Linear search checks each element in turn — simple, O(n), and works on any data. Binary search repeatedly halves a sorted range, reaching the answer in O(log n). The catch, and the most common mistake, is forgetting that binary search requires sorted input.
Halve the search space
Binary search keeps a low and high boundary. Compare the middle element to the target: if it matches you are done; if the target is larger, discard the left half; if smaller, discard the right half. Each step throws away half the data.
Binary search
lo = 0; hi = n - 1
while lo <= hi:
mid = lo + (hi - lo) / 2 // avoids overflow
if A[mid] == target: return mid
if A[mid] < target: lo = mid + 1
else: hi = mid - 1
return -1O(log n)→O(1)
Each step halves the remaining range.
⚡ The edge
- Binary search needs sorted data — always check that first. Compute the midpoint as lo + (hi - lo)/2 to avoid integer overflow.
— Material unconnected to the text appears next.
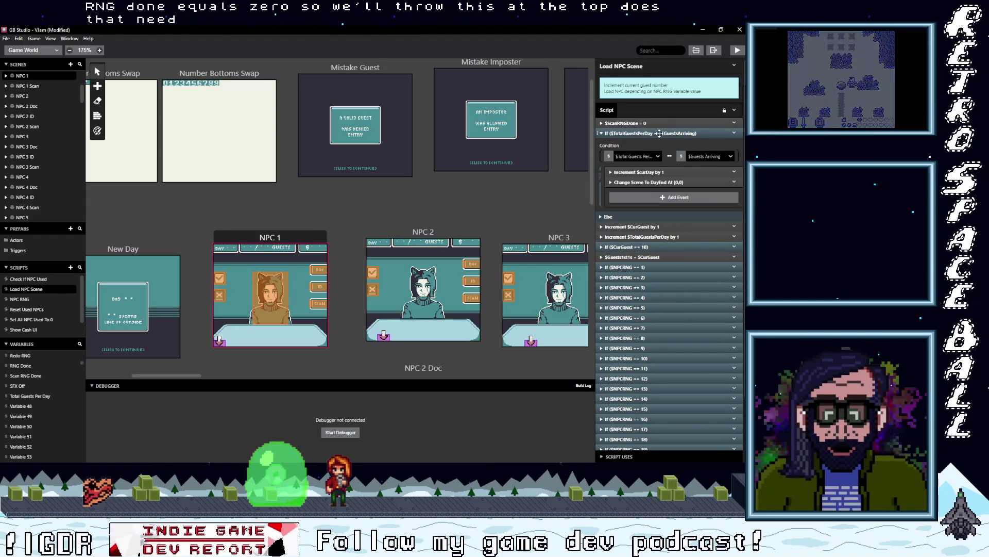
click(659, 133)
- It does far more than 'find x': it also finds the first/last occurrence, and the smallest value satisfying a condition — the 'binary search on the answer' pattern.
Worked example
Search for 7 in [1, 3, 5, 7, 9, 11]. Trace the steps.
- lo=0, hi=5, mid=2 -> A[2]=5, which is < 7, so search the right half: lo=3.
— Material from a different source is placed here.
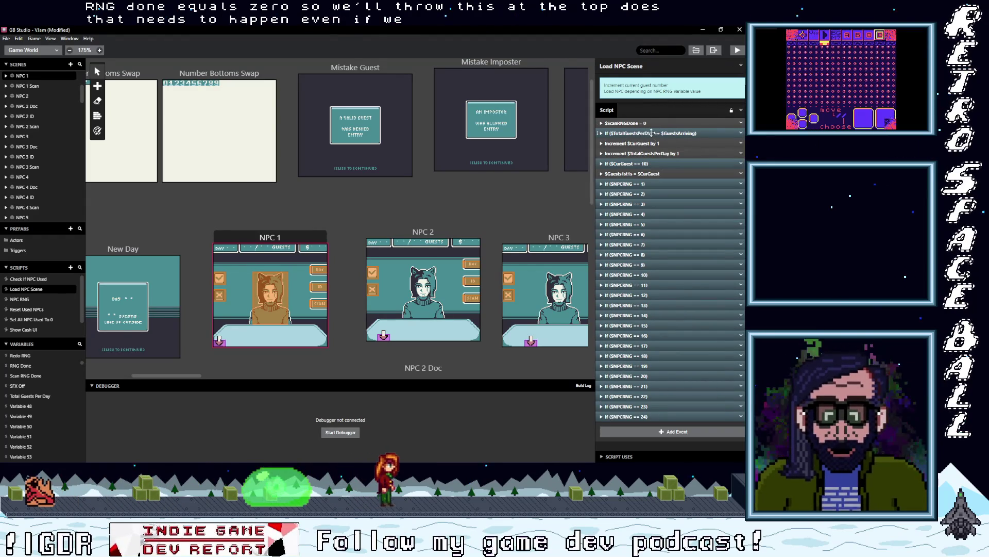
click(652, 133)
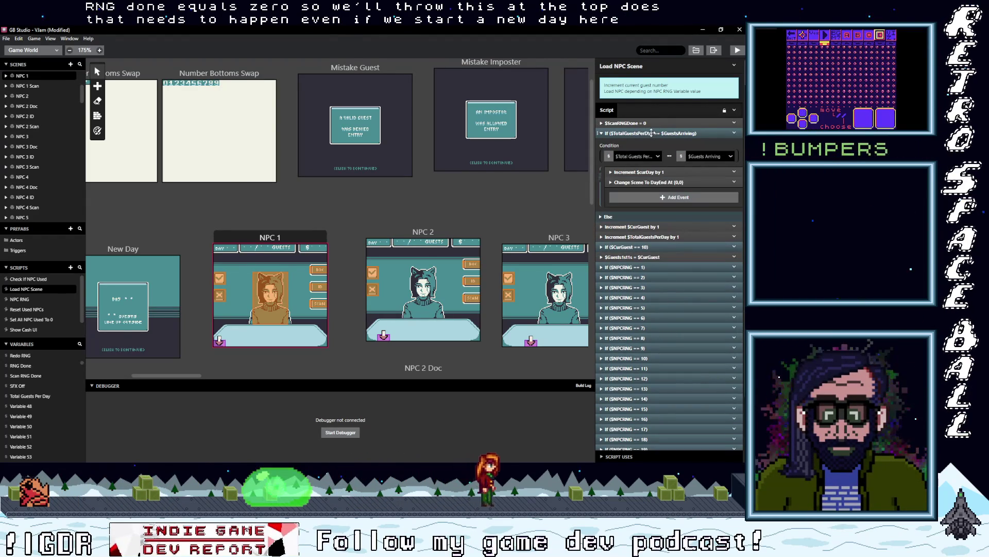
click(651, 133)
- lo=3, hi=5, mid=4 -> A[4]=9, which is > 7, so search the left half: hi=3.
- lo=3, hi=3, mid=3 -> A[3]=7, a match. Found at index 3 in 3 steps.
Answer: Found at index 3 (O(log n))
Worked example
Why does binary search fail on [4, 2, 7, 1, 9]?
- Binary search assumes that going right always means larger values.
- This array is unsorted, so comparing the middle tells you nothing about which half holds the target.
- You must sort first (O(n log n)) or use linear search (O(n)).
Answer: It requires sorted data; here it would give wrong results
⚠ Watch out
- Binary search only works on sorted data — the number-one mistake.
- Use lo + (hi - lo)/2 for the midpoint to avoid overflow on large indices.
- Watch the loop condition (lo <= hi) and the updates (mid+1 / mid-1) to avoid an infinite loop or skipping the answer.